Since the middle of last year, I’ve been using a sitemap to help spiders to crawl around my little bit of the web. After looking into the various options, the easiest method for me (by far) was to use the XML-Sitemaps generator but the free version is limited to 500 pages. Upgrading to the paid version was the best $19.99 I ever spent as Google now indexes all my pages (therefore increasing my exposure on the ‘net and hence my advertising revenue, which may be small but is worth having).
Unfortunately, when I tried to run the generator yesterday, it refused to index my blog (which, at the time of writing, represents 98.8% of my website’s pages) but luckily (and this is another reason for having the paid XML Sitemap generator), within a few hours I had an answer to my problem from the administrator of the XML Sitemaps Forum – for some reason, my blog pages contained the following tag:
<meta name="ROBOTS" content="NOINDEX,NOFOLLOW">
It’s no wonder that the pages were being skipped as this is a directive for robots that says not to index this page and not to follow links!

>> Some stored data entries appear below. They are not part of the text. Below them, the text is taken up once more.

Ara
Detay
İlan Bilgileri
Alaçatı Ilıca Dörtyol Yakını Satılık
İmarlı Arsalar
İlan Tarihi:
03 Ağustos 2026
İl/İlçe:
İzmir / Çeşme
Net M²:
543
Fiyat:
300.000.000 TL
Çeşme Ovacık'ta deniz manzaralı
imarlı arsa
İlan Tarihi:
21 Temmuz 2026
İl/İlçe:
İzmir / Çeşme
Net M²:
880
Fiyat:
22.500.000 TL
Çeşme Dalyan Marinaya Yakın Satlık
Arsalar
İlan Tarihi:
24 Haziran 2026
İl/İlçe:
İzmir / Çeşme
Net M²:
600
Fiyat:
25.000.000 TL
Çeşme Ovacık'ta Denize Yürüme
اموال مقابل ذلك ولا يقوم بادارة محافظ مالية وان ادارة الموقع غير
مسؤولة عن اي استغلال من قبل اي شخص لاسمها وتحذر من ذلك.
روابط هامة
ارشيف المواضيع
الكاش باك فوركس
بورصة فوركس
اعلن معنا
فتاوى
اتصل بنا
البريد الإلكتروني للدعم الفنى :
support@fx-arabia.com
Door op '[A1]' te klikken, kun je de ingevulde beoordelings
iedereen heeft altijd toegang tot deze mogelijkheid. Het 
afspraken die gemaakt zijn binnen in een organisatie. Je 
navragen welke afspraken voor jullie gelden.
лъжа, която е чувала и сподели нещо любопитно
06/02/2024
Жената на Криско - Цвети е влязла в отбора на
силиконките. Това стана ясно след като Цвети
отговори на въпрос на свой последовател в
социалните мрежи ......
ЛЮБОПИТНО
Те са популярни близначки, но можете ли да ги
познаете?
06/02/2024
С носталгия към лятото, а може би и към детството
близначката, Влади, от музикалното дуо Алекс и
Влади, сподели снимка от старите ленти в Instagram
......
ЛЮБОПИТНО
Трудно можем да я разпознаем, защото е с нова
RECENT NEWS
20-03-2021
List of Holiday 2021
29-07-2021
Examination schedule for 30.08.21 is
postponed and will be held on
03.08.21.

Now, I didn’t add that tag… so how did it get into my code? It seems that it was added by Blogger. Blogger uses a system of template tags to generate content, one of which is <$Blog MetaData$>
, used to insert all of the blog’s meta data. This has been working for me up to now, but it seems that the upgrade has added the directive for robots not to index my pages, nor to follow links. According to Blogger’s help text, this is only inserted if a blog is set not to be added to listings, but mine has a very definite yes (I do want to be listed):
After replacing the template tag with the correct (manually-inserted) meta data, I was able to crawl the site successfully and create an updated sitemap.
I’m not denying that Blogger is a great system for people starting out with their own blog (and many of the new features are good for more advanced bloggers too) but it seems to me that considering it’s owned by Google (a company with many products that seem to be in perpetual beta) it has more than its fair share of problems and it looks as if a major upgrade has been rushed out of the door (I’ve already had to apologise to subscribers that old posts are creeping back in to the Atom and RSS feeds). I wanted to stay on the old platform for as long as possible but when I logged in a few days back I was given no choice but to upgrade.
Thankfully, my pages didn’t drop out of the Google index (as I upload the sitemap manually and so spotted the error) but this directive may well have affected the way in which other search engines index my site… luckily I caught it within a few days of the offending code being inserted.